Garson shared: “He wrote to be saying he was hoping to maybe do another version of ‘Outside’ with Brian Eno and tour that. I had some hopes, but it was cut short unfortunately.”

The pianist claimed that he had a premonition before Bowie’s passing that he was going to die when they chatted via email for the final time.

“Right before he died, I was working on my biography and was asked to listen 60 songs we’d recorded together,” shared Garson.

He continued: “I was overwhelmed, because I never usually listened to our old songs – like David, I’ll be on to the next thing. I emailed him, saying I was in shock at how good we’d been. Within minutes, David wrote back saying, ‘Mike, we did a great body of work together.’ I suddenly felt tears, knowing something was wrong.”

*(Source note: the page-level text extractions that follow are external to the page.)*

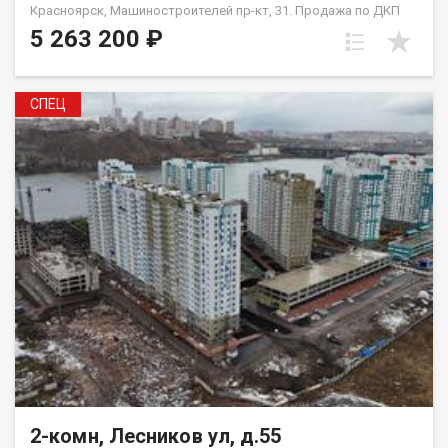
Красноярск, Машиностроителей пр-кт, 31. Продажа по ДКП
НЕ ОТ ЗАСТРОЙЩИКА
5 263 200 ₽
СПЕЦ
2-комн, Лесников ул, д.55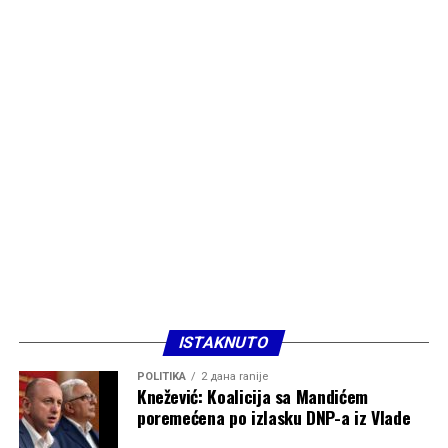
ISTAKNUTO
POLITIKA
2 дана ranije
Knežević: Koalicija sa Mandićem
poremećena po izlasku DNP-a iz Vlade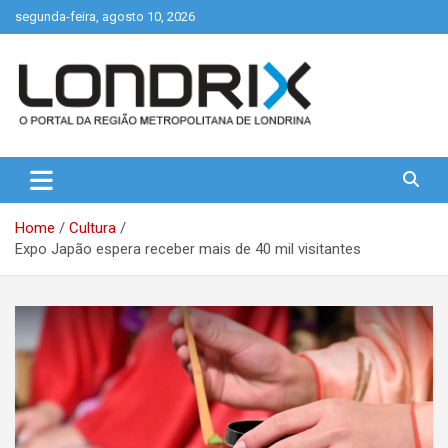
Skip
segunda-feira, agosto 10, 2026
to
content
Portal de Notícias de Londrina e Região
Londrix
Home
Cultura
Expo Japão espera receber mais de 40 mil visitantes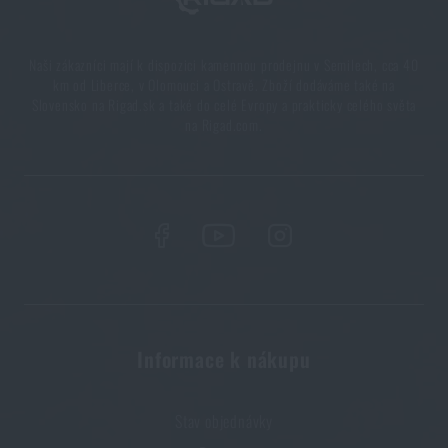
PŘEČÍST ČLÁNEK
Naši zákazníci mají k dispozici kamennou prodejnu v Semilech, cca 40
km od Liberce, v Olomouci a Ostravě. Zboží dodáváme také na
Slovensko na Rigad.sk a také do celé Evropy a prakticky celého světa
Líbí se vám produkt?
na Rigad.com.
Kupte si
Uzavírací víčko TacValve®
za akční cenu
199 Kč
PŘIDAT DO KOŠÍKU
Informace k nákupu
Stav objednávky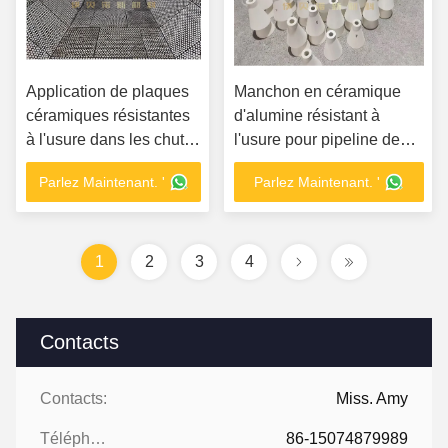
Application de plaques
Manchon en céramique
céramiques résistantes
d'alumine résistant à
à l'usure dans les chutes
l'usure pour pipeline de
minières
transport pneumatique
Parlez Maintenant. '
Parlez Maintenant. '
1
2
3
4
Contacts
Contacts:
Miss. Amy
Téléphone:
86-15074879989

“I said to my wife Susan, ‘That’s the last time I’m going to speak to David.’ I couldn’t explain why, but I was right,” he added.

In other Bowie news, Toyah Willcox and Robert Fripp performed a cover of Bowie’s ‘Heroes’ at their recent set at Glastonbury.

Back in 1977, Fripp recorded the guitar for the hit Bowie track, as well as featuring on the singer’s two hit albums ‘Heroes’ and ‘Scary Monsters’. He also got into a dispute with Bowie’s estate back in 2019, when he claimed that he was given improper credit for his contributions to the artist’s discography.

Dexys Midnight Runners‘ Kevin Rowland recently recalled calling Bowie “full of shit” and “a bad copy of Bryan Ferry“.

Of the comment, Rowland shared how at a gig in 1983 where the band served as openers for the icon, 50 people in the front kept chanting “Bowie”.

“So I went up to them and said something along the lines of: ‘You’re sitting in a fucking field all day in a load of mud waiting for fucking David Bowie! He’s just a pale imitation of Bryan Ferry!’ As we went to start the next song, the plugs were pulled. Bowie had been at the back of the stage and heard it. We were supposed to do two nights, but they didn’t want us back for the second.”